- Beavers are returning to Britain.
Having been hunted to extinction around 400 years ago, because of their valuable fur, beavers are being reintroduced in specific regions across England. Some people may think why do we need beavers? Well, a group of British researchers have suggested that the rodents habit of constructing dams could help prevent the flooding of rivers. A beaver damming the river causes the flow of water to be drastically slowed down as well as purifying the water at the same time. So, where are the beavers coming from? A matter of fact the beavers are being sourced from their wild population in Scotland. Beavers have been hailed as “ecosystem engineers” because of their ability to turn dead and struggling environments into abundant ones that wildlife can recolonize. Yay for Beavers!
2. Sniff sniff bones? Sniff sniff
Dogs are widely known for their super smelling capabilities, but did you know that their skill of scent tracking can help archaeologists? Recently in Croatia dogs were able to pick up a scent leading an archaeologist to discover 3000 year old Iron Age tombs.
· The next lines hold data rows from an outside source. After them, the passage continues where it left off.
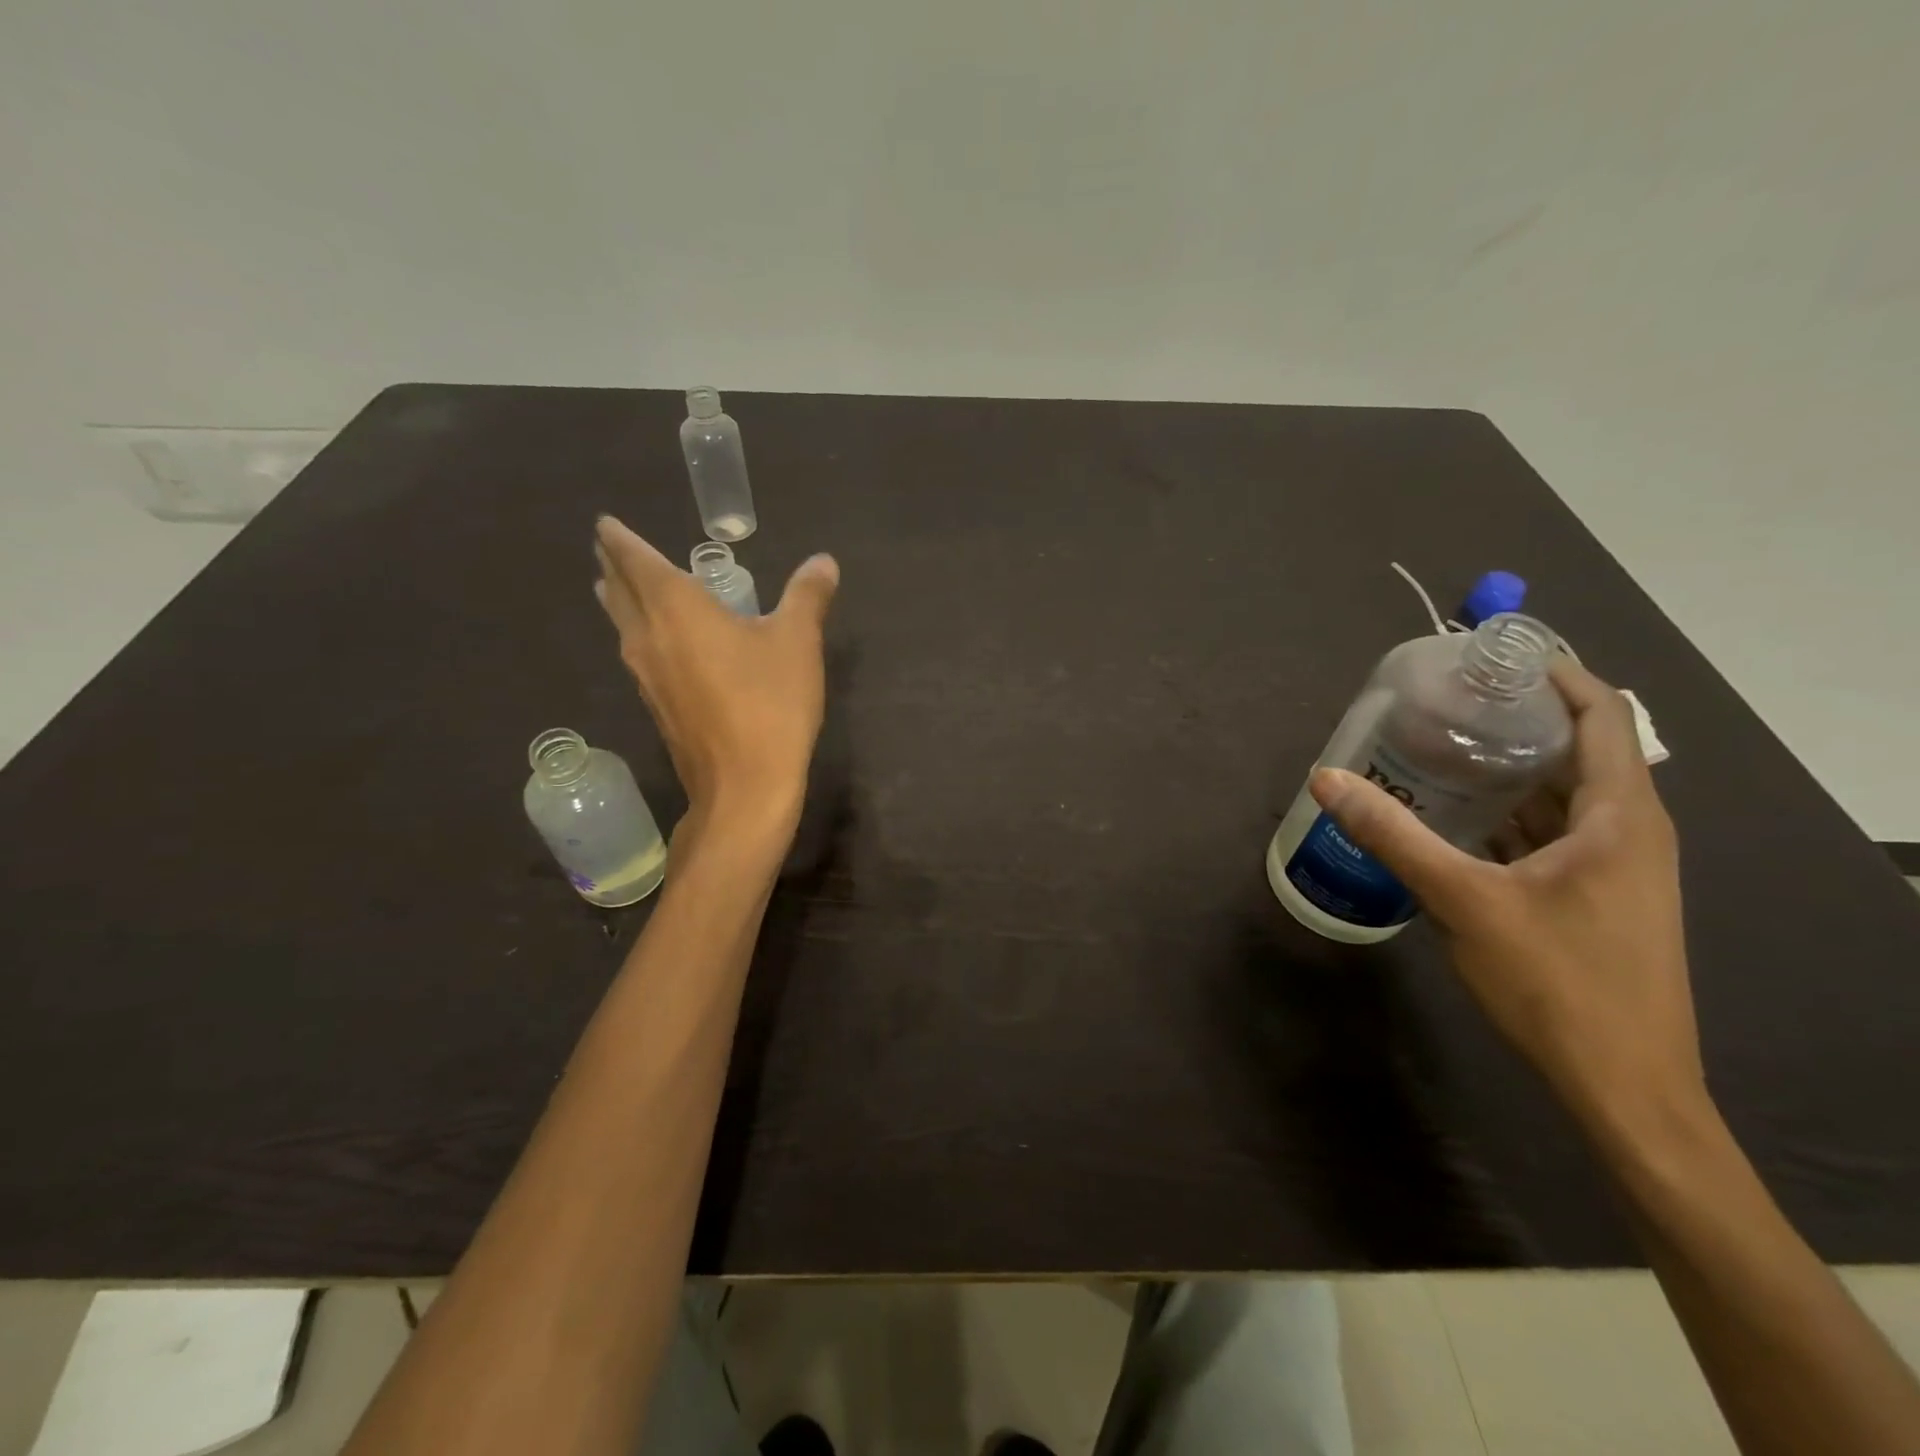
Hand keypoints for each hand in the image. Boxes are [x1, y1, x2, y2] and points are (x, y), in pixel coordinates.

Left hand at [593, 516, 837, 832]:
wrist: (745, 785)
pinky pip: (636, 655)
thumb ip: (807, 597)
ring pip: (622, 626)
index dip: (620, 539)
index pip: (637, 561)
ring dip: (618, 601)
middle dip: (612, 566)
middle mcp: (650, 637)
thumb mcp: (798, 642)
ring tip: (616, 587)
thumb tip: (823, 562)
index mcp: (677, 609)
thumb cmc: (771, 703)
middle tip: (607, 547)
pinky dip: (637, 634)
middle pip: (619, 592)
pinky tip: (655, 644)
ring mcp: (647, 676)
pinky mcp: (657, 706)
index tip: (604, 523)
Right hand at [1309, 659, 1703, 1138]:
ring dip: (1510, 769)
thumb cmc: (1557, 982)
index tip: (1492, 654)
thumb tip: (1327, 779)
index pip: (1603, 713)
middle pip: (1581, 749)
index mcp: (1621, 816)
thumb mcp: (1463, 900)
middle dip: (1516, 719)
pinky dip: (1512, 813)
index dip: (1556, 673)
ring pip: (1566, 795)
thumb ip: (1393, 835)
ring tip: (1440, 748)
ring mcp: (1618, 868)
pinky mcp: (1599, 897)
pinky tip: (1457, 817)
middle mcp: (1630, 831)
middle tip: (1443, 701)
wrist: (1625, 1087)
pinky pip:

The exact dogs used are Belgian Malinois’ and German Shepard’s that were previously trained to sniff out graves during criminal investigations. Archaeologists even say “dogs noses don’t make mistakes, I think they can solve our problems.”
3. Real fur is so last year!
Her Majesty the Queen is removing all real fur from her wardrobe at the ripe old age of 94. If the Queen is to attend an event in cold weather, she will be sporting fake fur instead to keep her warm. However, she will be keeping all her historic outfits with fur intact for the sake of historical preservation. Queen Elizabeth II of Britain is hoping that her new fashion statement will send a powerful message to the public that “fur is firmly out of fashion.”
4. The bears are back in town
Bears are making a return to the mountains of Northwest Spain. The Cantabrian brown bear was faced with deforestation, manmade infrastructure, trapping, and hunting forcing them to a point close to extinction. At the lowest point there were around only 65 bears left in the wild, however, following a campaign lead by a conservation group the population has been able to grow steadily with numbers reaching 350. The recovery is being linked to a mix of environmental protection and education. On top of this, bear watching is now one of the region’s top tourist attractions.
5. What kind of animal is that?
A new type of feline species has been found wandering the forests of Northern Corsica. It is a striped coated animal that at first glance looks like a regular house cat. It is known by the locals as a “cat-fox”. Officials believe this new found creature is a “wild natural species – an extremely inconspicuous animal with nocturnal habits.” Upon further research it was found that the cat-fox has actually been part of Corsican Shepard’s mythology for a long time. Hmm maybe these creatures aren’t a mystery after all!